Something about death. Something about fire.

"Faith?" I hurry to catch up with her.

"What is it, kid?"

"You said something up there. Something about that being the place where ..."

She gives me a concerned look, and then looks past me to where Angel is leading our troop down into the dark. Her voice, when she speaks again, is barely more than a whisper.

"Did Wes tell you how that two Slayers thing came about the first time?"

"Yes, he said something about one Slayer having to die for the next to be called, but that it works even if that Slayer doesn't stay dead. But seeing as you didn't die anywhere in the recent past I don't see..."

"It happened before, kid. Two Slayers before me. B ... Buffy, she died. Right up there in that chamber. That Master guy bit her, then left her to drown in that pool of water you were staring at."

My face hits the surface of the water. Cold water, so cold. Everything is cold, even me. I can feel my life seep out of me through a throbbing pain in my neck.

"Angel and the Xan-Man found her and brought her back via CPR. But by that time a new Slayer had already been called. Chick called Kendra. When she died it was my turn."

Something is leaving me, something bright and powerful, but even as it leaves something else is there. Something that comes from below and burns bright, so bright.

"You okay, kid?"

I blink and once again the world around me comes back into focus. Only this time I remember. I remember being in that chamber before. I remember ... oh my God, I remember dying.

"Faith ...," I begin, not sure how to say this. "Did you ever ... I mean, when Buffy was still around and you were both Slayers at the same time ... did you ever share memories or something?"

She gives me a confused look. "Memories? No, I don't think so. We shared dreams once or twice. I felt it when she died the second ... the final time, but memories? No. Why are you asking me all this?"

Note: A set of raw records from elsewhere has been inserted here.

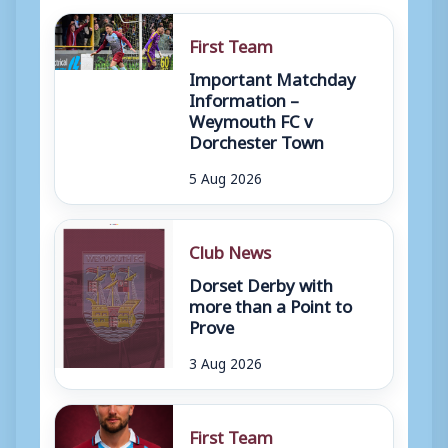
First Team
Important Matchday
Information –
Weymouth FC v
Dorchester Town
5 Aug 2026
Club News
Dorset Derby with
more than a Point to
Prove
3 Aug 2026
First Team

I shake my head, how am I supposed to explain this to her? Maybe it's something I picked up from Cordelia. Maybe, by sharing that vision she had about Buffy's death, the second death, I also got a package pertaining to her first one? Okay, so the vision wasn't like that, like it was happening to me, but still ...

"I just ... I got a creepy feeling from that pool up there. I just thought ... I don't know what I thought."

Faith doesn't seem convinced, but lets the matter drop for now. I guess we all got more important things to worry about right now then some freaky memories I somehow picked up from a person who died when I was but a toddler.

"Just be ready, kid! You did pretty good with the demons up there, but I have a feeling it's only going to get more fucked up the deeper we go."

I nod. The charge into what remains of Sunnydale was almost surreal to me, as if I was just watching as someone else took charge of my body and made with the fighting moves. I mean, I've only fought one fight in my entire life (as far as I can remember) and that was a training bout against Faith. But up there I was slicing and dicing demons like an old hand. Well, maybe not as old as Angel or Faith, but you know what I mean.

"By the way, kid," Faith interrupts my train of thoughts, "when did you find the time to do that?"

"Do what?"

She motions her flashlight toward my head. "Put those blond streaks in your hair. Just between you and me, blond and black don't really go together that well."

Blond streaks? I pull at my hair, looking at it. How the hell did I end up with blond streaks?

Also, was Faith always taller than I am? I could have sworn we were about the same height when we sparred this morning. Was that really just this morning?

Something very strange is going on here.